Il pointe aussi vers la capacité de M. Mulsow à utiliser des matériaux d’une grande diversité. À son étude pointue des textes imprimés vient s’ajouter l’analyse d’annotations manuscrites marginales (par exemple, celles d’Arpe sur une copie de sa propre Apologia pro Vanino en vue d’une édition augmentée), de cahiers de lecture (ceux, très nombreux, que Johann Christoph Wolf compila d’une écriture microscopique au sujet de savoirs orientaux) et d’images (les représentations emblématiques de la vérité par Pietro della Vecchia). Les images ont une place centrale dans la démarche de M. Mulsow. L’analyse palpitante du Portrait d’un jeune homme de della Vecchia, qu’il relie à la circulation des travaux du mathématicien Erhard Weigel en Italie du Nord à partir d’une feuille volante peinte sur le tableau, est représentative d’une méthode d’historien-détective qui procède « d’énigme en énigme » (p. 197). Là où les traces manquent, l’auteur tire des hypothèses, mais toujours avec une importante prise en compte des contextes.

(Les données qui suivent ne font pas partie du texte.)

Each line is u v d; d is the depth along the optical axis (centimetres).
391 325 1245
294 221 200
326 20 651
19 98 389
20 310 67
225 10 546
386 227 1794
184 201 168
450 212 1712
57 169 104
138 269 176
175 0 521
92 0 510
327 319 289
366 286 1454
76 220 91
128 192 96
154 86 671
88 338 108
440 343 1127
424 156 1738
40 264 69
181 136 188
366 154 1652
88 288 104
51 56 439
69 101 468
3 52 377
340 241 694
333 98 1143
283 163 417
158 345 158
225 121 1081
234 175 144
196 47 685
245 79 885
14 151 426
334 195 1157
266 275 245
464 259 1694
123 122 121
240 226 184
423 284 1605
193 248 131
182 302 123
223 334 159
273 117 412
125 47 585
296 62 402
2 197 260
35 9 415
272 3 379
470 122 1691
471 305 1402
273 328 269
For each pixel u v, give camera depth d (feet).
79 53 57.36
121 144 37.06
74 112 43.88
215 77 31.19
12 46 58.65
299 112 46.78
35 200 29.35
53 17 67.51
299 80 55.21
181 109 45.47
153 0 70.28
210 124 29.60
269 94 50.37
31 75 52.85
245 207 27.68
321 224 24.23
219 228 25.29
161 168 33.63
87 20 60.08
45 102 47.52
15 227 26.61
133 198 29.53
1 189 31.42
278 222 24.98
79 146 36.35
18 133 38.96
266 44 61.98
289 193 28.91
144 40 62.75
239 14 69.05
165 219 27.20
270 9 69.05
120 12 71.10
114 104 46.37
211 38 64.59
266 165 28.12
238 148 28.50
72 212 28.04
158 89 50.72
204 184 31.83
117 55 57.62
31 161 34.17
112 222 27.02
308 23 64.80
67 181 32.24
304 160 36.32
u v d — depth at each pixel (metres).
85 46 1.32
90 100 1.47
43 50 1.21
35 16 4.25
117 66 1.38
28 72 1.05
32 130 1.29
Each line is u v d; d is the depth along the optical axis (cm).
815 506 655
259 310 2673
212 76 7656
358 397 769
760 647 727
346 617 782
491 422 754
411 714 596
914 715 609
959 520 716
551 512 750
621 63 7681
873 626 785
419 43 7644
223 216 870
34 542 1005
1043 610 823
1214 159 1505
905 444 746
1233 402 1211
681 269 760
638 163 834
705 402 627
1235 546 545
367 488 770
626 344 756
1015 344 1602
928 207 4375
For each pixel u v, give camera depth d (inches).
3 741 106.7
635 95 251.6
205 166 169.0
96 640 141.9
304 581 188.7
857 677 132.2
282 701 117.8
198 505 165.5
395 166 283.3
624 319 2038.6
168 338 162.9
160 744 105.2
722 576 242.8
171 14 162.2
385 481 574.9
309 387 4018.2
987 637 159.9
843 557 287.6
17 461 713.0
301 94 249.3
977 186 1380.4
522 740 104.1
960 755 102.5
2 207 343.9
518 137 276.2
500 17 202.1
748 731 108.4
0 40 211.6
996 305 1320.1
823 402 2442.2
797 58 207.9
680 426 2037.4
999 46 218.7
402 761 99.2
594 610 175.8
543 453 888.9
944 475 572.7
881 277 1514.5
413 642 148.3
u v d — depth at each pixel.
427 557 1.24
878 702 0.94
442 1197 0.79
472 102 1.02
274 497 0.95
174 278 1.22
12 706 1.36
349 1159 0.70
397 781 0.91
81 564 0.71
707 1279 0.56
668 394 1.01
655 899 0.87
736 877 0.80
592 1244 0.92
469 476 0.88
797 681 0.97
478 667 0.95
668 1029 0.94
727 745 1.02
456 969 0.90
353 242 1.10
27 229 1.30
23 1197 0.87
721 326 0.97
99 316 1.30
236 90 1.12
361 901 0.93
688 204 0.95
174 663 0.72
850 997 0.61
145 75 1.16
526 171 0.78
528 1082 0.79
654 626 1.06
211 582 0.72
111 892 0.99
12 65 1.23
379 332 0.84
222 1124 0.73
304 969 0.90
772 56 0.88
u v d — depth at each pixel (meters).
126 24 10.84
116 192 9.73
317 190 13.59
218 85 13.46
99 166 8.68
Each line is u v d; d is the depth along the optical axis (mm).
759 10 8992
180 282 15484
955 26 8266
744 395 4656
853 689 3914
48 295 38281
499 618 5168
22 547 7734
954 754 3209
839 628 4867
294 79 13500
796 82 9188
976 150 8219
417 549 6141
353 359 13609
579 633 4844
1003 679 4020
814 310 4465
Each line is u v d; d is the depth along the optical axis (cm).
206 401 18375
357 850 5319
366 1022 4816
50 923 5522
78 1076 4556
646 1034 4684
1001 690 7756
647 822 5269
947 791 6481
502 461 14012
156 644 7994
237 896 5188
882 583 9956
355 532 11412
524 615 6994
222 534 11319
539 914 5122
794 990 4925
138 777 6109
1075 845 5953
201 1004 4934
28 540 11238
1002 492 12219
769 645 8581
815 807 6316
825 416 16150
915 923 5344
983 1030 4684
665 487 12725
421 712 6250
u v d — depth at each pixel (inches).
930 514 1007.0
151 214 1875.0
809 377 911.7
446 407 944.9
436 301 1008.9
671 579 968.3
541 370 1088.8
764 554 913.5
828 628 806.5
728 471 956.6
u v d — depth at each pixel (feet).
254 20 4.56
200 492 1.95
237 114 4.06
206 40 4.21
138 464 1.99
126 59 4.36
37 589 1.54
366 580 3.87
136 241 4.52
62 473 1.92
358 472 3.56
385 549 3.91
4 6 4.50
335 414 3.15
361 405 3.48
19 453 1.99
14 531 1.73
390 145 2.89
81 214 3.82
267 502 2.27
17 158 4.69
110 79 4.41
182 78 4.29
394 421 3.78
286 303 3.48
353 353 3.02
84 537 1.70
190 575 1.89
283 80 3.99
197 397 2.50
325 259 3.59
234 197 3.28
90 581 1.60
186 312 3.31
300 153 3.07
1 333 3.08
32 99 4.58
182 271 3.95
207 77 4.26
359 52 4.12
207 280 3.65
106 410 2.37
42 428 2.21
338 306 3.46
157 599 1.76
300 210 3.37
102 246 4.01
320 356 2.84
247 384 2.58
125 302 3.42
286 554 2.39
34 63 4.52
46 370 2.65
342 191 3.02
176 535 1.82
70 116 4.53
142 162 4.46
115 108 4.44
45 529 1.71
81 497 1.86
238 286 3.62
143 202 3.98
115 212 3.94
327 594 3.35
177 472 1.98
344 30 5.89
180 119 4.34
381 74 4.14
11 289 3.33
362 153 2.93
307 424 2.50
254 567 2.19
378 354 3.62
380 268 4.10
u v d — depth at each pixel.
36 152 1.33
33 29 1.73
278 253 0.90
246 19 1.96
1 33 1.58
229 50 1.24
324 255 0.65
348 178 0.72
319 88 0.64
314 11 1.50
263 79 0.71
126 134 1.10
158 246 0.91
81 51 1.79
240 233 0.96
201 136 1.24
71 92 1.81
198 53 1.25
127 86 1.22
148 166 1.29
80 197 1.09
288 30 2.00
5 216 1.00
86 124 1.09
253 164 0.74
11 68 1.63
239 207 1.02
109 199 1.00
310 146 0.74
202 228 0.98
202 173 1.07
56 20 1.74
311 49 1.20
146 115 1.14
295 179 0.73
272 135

De tout cela, « en résulte-t-il une autre histoire des idées à l’époque moderne » (p. 304), comme M. Mulsow se le demande lui-même en conclusion ? Le sentiment de nouveauté est certainement accru par la manière vertigineuse qu’a l’auteur de mobiliser des notions endogènes à l’histoire (« niches », « charge subversive inférentielle », « nivellement », « philosophie sublimée », « épistémologie des vertus », « microgrammes »). Et presque chaque chapitre offre en effet une proposition programmatique forte : M. Mulsow compare de ce fait le livre à un film à sketches, une mosaïque « de petites histoires qui restent à écrire » (p. 305). Mais, si l’on considère ne serait-ce que l’historiographie française, où l’histoire culturelle (le champ avec lequel l’auteur fait le plus dialoguer son histoire des idées) est prévalente depuis des décennies, il n’est pas si évident que toutes ces histoires restent véritablement à écrire : les travaux sur l’histoire de la numismatique ou de la lecture la plume à la main y étaient déjà importants avant même la publication de la version allemande. Il n’en demeure pas moins que M. Mulsow déploie un degré d’érudition, de solidité analytique et de créativité difficiles à égaler. Au public francophone, son livre offre non seulement le panorama d’un milieu intellectuel dont il est encore peu familier – celui de l’Allemagne du Nord au tournant de 1700 –, mais aussi une source d’inspiration méthodologique.